Théo Barallon : Nous sentons déjà les premiers impacts : plusieurs transactions que nous avions en cours et portant notamment sur des actifs concernés, se retrouvent aujourd’hui impactées. Toutes ont été stoppées, voire annulées, suite aux premières annonces sur le sujet.

Au-delà de ces transactions, nous voyons se profiler un effet domino sur ces portefeuilles sur le long terme. La plupart des 850 installations concernées ont été financées par de la dette bancaire adossée aux actifs, laquelle doit être remboursée sur l’intégralité de la durée résiduelle du contrat d’achat. La mesure placerait donc immédiatement ces sociétés de projet en situation de défaut potentiel au titre de la documentation de crédit puisque, quelles que soient les modalités qui seront prévues, elles ne seront plus en situation de pouvoir honorer leur passif. L’ensemble de la dette deviendrait alors immédiatement exigible.

Se pose alors la question de la restructuration de leur financement. Les actionnaires vont-ils accepter de réinvestir, en l’absence de retour financier ? Dans la grande majorité des cas, on peut donc craindre que les banques ne doivent exercer leurs sûretés (leur exposition est de l’ordre de 5 à 6 milliards d’euros). Elles pourraient alors enregistrer des dépréciations (ou des pertes) sur la valeur de leurs actifs. Pourrait alors apparaître un marché secondaire de portefeuilles, cédés par les banques, pour pouvoir récupérer une partie de leur mise. On n’en est pas encore là, mais ce sont les risques systémiques que nous entrevoyons si l’on déroule le processus jusqu’au bout. Ce qui est d’autant plus étonnant, c’est que l’Etat expose directement un certain nombre d’acteurs publics, comme la Caisse des dépôts ou BPI France, qui financent ou garantissent ces actifs.

Qu’en est-il de la fuite des investisseurs, argument avancé par la filière ?

- **Objectif visé**
Reprenez l’extrait d’entretien sur les conséquences de la mesure visant les 850 installations, à partir de sa dernière phrase. La liste qui suit provient d’une source distincte de cet extrait.

- **Données fournies**
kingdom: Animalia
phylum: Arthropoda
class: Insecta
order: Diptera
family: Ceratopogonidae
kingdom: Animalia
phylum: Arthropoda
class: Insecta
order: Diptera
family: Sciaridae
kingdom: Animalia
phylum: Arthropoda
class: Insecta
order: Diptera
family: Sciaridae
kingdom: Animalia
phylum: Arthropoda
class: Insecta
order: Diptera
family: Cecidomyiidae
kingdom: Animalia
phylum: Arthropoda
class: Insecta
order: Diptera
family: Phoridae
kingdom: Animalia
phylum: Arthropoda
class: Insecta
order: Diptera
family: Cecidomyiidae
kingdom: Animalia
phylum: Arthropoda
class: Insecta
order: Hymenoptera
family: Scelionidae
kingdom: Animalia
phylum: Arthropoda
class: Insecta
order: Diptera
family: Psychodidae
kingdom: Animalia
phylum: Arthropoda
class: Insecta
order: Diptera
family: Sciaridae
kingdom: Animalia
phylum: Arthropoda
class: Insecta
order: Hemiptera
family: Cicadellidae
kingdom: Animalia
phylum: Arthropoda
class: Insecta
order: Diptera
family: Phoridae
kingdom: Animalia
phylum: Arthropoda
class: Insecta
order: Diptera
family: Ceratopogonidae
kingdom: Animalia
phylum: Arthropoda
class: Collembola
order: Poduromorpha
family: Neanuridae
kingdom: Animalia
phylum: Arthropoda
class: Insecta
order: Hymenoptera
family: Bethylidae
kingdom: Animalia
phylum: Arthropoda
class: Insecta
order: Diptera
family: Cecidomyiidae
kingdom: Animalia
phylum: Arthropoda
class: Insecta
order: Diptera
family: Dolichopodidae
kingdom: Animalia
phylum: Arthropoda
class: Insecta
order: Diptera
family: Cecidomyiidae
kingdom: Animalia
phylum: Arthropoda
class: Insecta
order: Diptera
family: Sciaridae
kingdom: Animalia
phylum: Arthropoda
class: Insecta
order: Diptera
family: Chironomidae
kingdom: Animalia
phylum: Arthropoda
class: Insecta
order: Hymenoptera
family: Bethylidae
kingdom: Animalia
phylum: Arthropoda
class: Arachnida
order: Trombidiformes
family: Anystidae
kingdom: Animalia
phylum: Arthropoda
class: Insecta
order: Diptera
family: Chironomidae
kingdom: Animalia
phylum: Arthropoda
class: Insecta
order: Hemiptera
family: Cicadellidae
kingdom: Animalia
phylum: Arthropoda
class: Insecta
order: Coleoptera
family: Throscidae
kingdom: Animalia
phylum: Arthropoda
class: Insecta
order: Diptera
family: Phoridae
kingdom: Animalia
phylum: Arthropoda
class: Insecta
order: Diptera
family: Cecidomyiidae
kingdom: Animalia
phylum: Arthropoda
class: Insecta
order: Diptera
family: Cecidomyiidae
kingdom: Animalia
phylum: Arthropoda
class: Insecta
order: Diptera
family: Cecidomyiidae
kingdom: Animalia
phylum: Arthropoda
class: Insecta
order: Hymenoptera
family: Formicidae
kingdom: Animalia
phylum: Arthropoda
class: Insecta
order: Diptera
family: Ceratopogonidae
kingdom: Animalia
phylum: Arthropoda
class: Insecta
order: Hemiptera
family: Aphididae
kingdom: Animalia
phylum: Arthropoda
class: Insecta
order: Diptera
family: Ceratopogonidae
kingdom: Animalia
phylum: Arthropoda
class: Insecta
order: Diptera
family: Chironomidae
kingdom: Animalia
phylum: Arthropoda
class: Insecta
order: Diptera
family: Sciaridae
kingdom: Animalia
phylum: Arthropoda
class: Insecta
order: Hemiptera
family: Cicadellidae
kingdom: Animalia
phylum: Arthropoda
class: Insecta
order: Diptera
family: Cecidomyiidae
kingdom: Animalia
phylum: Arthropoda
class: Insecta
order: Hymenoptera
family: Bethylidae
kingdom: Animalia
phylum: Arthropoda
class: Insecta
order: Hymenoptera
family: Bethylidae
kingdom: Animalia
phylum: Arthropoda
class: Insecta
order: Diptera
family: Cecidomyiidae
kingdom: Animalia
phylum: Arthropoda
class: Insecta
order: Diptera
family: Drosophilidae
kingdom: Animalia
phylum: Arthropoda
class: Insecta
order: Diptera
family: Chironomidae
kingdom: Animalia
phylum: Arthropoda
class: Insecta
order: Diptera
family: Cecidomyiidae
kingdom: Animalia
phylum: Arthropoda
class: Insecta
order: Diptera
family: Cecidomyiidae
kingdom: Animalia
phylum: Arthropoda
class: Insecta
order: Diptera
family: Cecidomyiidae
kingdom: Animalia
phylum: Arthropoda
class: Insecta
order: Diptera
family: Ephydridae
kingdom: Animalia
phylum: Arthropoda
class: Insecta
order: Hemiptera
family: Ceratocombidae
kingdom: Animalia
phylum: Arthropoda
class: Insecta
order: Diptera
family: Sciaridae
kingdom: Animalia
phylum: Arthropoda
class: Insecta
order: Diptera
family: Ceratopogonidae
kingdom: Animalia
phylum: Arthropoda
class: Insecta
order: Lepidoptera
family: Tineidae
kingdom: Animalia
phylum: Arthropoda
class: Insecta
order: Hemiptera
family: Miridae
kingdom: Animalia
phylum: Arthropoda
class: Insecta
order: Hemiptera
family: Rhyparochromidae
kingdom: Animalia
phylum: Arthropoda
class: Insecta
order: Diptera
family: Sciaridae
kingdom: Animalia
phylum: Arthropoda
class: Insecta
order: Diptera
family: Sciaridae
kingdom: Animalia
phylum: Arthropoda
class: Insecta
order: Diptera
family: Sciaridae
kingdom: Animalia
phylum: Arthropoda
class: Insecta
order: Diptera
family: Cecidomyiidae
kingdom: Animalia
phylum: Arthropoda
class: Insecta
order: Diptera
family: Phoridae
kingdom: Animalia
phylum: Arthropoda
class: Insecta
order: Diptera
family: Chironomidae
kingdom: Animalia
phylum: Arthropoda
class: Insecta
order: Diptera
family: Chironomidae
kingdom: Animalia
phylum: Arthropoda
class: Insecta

- **Réponse rédigée**
La France restera un marché attractif pour le photovoltaïque européen et nous ne pensons pas que les investisseurs vont s’en détourner massivement. Mais une chose est certaine : alors que le risque de contrepartie était jusqu’à présent considéré comme nul en France, il serait légitime pour les investisseurs, français comme étrangers, d’avancer avec davantage de prudence et de frilosité sur le sujet. Les banques, qui ont jusqu’à présent prêté en confiance sur la base de la signature de l’Etat, durciront leurs conditions de financement : hausse des exigences de fonds propres et/ou hausse des taux d’intérêt et/ou réduction des maturités des prêts. Ce renchérissement viendrait mécaniquement se répercuter dans les prix proposés aux appels d’offres futurs. Plusieurs analyses de sensibilité estiment aujourd’hui que le surcoût budgétaire pour l’Etat est ainsi estimé à 7 milliards d’euros sur l’ensemble de la durée des futurs contrats qui seront engagés jusqu’en 2028, soit bien plus que l’économie escomptée par la mesure.

Par ailleurs, quel signal enverrait la remise en cause de la signature de l’Etat ?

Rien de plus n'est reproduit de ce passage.